**Work task 1:** Translate this sentence from the Snook Independent School District text below into Spanish: "The district serves students in eastern Burleson County."
**Work task 2:** According to the Snook Independent School District text below, approximately how far is Snook ISD from Texas A&M University?
**Work task 3:** Carry on writing the Snook Independent School District text below, picking up after its final sentence.

**Document extract:**
+ + + + +
Address
- 10110 FM 2155 Somerville, Texas, 77879 United States

District information
- Type: Public
- Grades: PK–12
- Schools: 2
- NCES District ID: 4840620

Students and staff
- Students: 606 (2023–2024)
- Teachers: 50.78 (on an FTE basis) (2023–2024)
- Staff: 52.60 (on an FTE basis) (2023–2024)
- Student–teacher ratio: 11.93 (2023–2024)

Other information
- Website: www.snookisd.org

= Snook Independent School District =

School district in Texas, United States

Snook Independent School District is a public school district based in Snook, Texas, (USA). The district serves students in eastern Burleson County. Snook ISD is located approximately 15 minutes from Texas A&M University in a primarily agriculture-based community. This makes the area a prime location for residing and attending school.

As of 2023 the district has about 60 teachers and over 600 students. The district has experienced increased student enrollment growth from 2022 to 2024, with more than a 10% increase. This is primarily due to the increase of housing and development in the area.
+ + + + +
**Dataset records:**
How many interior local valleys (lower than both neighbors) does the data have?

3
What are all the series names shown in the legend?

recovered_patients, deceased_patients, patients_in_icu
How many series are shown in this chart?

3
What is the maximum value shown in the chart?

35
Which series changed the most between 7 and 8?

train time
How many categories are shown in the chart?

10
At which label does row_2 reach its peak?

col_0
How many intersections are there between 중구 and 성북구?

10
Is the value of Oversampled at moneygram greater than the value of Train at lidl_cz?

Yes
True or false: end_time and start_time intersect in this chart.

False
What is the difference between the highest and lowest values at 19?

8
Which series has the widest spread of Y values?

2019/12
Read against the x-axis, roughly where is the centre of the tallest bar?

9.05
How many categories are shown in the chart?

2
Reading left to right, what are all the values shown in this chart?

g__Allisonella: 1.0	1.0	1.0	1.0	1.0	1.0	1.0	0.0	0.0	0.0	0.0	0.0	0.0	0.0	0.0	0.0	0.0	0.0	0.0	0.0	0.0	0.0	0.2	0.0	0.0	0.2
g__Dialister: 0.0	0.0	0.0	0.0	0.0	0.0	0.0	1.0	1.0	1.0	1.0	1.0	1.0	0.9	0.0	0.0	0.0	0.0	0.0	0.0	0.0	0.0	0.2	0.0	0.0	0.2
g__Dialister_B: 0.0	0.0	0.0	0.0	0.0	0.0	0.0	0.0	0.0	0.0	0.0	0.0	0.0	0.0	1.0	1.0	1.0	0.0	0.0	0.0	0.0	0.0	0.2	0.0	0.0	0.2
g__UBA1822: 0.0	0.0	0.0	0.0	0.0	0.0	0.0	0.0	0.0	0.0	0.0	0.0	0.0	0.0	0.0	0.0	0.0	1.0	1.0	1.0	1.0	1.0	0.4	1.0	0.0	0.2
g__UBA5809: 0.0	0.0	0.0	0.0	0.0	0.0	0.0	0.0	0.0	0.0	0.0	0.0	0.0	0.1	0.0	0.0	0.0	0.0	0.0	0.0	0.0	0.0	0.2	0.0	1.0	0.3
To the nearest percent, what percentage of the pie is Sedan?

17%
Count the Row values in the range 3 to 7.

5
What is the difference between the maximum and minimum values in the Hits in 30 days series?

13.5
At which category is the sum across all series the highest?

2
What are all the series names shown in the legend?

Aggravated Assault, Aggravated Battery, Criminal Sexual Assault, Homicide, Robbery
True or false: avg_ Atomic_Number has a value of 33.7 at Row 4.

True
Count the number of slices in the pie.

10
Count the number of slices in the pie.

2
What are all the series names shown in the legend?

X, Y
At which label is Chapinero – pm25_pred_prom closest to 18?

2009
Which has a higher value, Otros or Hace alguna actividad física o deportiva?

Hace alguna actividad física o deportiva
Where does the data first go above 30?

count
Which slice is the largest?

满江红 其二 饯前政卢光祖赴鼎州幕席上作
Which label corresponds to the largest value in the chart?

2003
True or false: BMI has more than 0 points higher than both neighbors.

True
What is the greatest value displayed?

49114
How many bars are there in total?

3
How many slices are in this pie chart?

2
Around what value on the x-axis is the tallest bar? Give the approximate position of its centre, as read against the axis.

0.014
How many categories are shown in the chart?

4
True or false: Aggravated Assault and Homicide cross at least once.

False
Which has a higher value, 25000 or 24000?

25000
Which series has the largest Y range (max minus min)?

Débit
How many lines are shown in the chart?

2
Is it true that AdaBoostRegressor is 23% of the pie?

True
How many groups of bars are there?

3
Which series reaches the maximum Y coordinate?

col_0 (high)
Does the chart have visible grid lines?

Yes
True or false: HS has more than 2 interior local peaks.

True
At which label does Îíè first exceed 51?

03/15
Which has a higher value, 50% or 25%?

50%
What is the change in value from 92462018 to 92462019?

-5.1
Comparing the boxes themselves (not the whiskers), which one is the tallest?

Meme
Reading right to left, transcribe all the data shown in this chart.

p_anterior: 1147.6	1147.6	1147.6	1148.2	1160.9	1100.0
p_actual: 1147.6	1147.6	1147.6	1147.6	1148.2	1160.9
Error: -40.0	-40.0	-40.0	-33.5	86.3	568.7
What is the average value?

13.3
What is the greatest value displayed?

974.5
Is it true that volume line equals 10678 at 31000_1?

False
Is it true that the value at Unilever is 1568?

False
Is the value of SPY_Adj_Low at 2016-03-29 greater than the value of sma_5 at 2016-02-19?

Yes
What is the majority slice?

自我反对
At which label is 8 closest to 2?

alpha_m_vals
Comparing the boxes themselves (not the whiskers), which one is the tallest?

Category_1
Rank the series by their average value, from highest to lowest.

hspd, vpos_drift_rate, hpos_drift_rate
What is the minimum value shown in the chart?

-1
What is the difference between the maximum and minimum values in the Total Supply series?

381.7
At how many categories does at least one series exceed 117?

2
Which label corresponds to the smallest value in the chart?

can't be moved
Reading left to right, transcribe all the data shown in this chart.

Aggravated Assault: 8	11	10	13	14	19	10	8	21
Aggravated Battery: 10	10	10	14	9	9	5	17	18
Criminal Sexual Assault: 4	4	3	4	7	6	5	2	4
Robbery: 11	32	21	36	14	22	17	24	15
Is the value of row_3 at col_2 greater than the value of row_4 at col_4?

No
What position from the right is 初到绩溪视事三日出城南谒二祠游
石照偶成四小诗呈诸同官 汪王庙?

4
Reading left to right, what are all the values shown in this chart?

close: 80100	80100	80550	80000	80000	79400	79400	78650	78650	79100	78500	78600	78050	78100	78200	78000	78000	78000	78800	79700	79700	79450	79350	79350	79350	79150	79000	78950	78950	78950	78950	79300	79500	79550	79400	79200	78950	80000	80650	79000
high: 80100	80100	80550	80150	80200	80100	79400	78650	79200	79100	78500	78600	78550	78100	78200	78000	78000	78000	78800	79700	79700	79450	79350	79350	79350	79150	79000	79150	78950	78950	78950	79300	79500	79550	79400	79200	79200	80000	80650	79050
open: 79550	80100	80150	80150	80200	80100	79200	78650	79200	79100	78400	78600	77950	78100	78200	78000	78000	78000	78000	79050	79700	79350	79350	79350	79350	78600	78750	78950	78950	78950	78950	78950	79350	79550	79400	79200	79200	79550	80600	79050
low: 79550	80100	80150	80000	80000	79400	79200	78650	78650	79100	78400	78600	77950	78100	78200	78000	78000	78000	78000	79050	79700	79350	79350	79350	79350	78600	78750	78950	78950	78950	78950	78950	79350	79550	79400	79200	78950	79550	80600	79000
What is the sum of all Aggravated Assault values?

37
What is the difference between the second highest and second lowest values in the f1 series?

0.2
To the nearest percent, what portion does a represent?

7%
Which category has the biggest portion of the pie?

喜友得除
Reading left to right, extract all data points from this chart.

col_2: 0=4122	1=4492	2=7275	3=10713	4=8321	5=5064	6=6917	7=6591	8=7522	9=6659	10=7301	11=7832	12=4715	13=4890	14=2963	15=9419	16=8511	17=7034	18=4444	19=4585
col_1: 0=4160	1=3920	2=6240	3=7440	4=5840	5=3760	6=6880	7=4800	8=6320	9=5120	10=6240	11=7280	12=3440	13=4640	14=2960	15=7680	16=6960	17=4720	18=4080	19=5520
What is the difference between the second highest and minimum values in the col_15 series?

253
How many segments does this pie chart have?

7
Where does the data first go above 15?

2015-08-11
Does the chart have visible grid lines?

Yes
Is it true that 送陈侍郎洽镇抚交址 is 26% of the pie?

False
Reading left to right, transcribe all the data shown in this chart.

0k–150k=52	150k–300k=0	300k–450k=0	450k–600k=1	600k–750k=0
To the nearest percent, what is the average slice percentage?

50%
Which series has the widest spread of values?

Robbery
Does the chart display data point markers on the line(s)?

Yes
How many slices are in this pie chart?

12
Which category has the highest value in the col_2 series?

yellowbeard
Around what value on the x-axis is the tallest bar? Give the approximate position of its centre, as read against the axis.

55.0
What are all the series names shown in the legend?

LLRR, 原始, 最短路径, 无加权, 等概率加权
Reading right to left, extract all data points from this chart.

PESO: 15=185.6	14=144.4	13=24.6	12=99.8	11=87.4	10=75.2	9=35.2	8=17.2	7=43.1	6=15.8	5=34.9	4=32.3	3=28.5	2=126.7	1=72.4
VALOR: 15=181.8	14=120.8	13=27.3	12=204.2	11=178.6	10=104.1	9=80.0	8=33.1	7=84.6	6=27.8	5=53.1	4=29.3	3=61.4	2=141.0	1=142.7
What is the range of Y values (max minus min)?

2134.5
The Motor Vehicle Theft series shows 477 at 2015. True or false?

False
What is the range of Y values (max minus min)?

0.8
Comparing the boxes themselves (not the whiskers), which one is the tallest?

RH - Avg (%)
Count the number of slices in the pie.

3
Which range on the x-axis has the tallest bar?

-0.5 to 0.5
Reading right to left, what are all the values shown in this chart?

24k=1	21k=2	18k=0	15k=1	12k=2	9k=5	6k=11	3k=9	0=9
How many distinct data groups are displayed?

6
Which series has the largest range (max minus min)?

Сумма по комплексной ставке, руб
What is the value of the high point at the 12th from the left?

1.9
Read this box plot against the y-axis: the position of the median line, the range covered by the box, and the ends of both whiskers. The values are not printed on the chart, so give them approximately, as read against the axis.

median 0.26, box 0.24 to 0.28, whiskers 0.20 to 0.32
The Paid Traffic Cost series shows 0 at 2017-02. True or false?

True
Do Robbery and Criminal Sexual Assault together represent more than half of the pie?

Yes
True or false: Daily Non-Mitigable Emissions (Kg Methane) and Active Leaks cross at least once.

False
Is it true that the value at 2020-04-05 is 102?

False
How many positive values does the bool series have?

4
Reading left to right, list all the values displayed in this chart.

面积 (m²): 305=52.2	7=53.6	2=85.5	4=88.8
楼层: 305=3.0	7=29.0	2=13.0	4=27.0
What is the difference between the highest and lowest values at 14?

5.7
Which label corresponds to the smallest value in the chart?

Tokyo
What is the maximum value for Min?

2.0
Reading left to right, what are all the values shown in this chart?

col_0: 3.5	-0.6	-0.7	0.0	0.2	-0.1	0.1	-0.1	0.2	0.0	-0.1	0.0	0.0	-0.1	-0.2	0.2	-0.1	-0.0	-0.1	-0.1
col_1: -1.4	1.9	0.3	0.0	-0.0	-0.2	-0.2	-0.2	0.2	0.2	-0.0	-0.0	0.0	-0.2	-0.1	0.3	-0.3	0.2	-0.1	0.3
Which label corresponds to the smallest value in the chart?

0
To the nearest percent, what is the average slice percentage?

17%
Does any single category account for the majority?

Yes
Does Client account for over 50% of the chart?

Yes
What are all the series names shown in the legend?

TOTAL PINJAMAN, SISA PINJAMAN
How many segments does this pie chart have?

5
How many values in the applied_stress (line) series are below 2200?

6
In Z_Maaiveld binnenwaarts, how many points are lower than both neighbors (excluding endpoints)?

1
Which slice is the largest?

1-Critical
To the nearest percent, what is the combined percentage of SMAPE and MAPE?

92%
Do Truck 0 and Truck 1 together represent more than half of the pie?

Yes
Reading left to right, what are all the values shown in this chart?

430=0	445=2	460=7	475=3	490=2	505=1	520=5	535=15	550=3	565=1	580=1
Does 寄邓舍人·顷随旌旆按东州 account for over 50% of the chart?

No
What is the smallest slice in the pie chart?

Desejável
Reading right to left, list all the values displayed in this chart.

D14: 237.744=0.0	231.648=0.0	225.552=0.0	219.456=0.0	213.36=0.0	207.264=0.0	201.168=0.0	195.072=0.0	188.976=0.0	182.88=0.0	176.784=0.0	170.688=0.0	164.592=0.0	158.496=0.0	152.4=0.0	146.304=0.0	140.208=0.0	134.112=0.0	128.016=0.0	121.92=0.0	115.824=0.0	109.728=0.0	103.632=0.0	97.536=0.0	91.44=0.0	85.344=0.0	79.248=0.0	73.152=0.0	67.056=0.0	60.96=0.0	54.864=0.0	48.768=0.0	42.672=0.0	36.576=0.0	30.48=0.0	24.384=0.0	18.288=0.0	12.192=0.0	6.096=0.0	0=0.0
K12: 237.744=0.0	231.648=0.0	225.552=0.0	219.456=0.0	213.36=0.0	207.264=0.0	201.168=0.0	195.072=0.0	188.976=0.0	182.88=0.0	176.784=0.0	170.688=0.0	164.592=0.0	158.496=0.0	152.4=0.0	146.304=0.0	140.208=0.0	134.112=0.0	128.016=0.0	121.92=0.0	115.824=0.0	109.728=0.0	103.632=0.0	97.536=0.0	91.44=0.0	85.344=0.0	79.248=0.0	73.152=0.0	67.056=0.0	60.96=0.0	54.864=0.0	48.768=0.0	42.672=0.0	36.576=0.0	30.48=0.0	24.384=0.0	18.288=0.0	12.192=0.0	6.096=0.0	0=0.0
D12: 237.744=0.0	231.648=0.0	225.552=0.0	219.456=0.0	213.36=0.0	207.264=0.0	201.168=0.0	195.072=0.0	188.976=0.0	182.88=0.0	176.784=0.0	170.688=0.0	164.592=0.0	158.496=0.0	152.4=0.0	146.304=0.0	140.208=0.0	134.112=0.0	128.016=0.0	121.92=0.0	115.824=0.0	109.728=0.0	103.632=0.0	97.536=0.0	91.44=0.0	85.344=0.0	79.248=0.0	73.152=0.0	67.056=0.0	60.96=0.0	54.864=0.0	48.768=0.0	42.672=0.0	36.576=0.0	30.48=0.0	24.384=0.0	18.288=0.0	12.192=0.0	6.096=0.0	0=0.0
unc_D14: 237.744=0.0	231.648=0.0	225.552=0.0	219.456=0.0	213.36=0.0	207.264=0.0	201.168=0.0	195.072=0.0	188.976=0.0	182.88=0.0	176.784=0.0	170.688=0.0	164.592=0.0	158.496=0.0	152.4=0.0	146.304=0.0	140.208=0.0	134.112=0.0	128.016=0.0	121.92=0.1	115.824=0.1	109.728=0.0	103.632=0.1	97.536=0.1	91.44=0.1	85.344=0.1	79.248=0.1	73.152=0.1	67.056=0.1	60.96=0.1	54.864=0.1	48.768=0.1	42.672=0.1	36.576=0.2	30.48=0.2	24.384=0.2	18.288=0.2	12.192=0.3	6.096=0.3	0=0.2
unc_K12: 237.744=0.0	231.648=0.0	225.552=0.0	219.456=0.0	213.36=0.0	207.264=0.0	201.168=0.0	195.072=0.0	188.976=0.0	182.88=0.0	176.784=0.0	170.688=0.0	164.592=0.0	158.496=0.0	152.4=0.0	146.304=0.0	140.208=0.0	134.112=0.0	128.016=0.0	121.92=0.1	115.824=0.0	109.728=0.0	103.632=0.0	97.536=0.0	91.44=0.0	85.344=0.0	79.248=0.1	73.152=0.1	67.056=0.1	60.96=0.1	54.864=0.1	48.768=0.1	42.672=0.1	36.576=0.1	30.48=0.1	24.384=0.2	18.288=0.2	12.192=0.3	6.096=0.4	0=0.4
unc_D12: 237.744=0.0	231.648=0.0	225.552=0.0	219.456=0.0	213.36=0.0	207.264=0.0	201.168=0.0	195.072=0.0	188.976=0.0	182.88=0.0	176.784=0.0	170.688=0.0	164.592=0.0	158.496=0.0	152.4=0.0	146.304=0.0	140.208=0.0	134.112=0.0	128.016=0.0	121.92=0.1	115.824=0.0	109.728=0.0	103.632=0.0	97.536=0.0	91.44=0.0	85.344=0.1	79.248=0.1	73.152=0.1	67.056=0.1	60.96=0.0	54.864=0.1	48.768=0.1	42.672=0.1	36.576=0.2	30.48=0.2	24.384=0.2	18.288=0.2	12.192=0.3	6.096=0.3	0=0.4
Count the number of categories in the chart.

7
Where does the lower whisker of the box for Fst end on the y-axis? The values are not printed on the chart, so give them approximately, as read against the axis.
+ + + + +
**Response 1:** El distrito atiende a estudiantes del este del condado de Burleson.

**Response 2:** Approximately 15 minutes.

**Response 3:**
==Schools==
Snook ISD has two campuses -
- Snook Secondary School (Grades 6–12)
- Snook Elementary School (Grades PK-5)

In 2022, the school district was rated "academically acceptable" by the Texas Education Agency with each campus receiving an overall "B" rating, and the district receiving an overall "A" rating.

==History and legacy==
The district is known for its boys basketball legacy and domination during the 1960s to 1980s, winning ten state championships (1965, 1966, 1969, 1978, 1979, 1980, 1981, 1982, 1983, and 1984).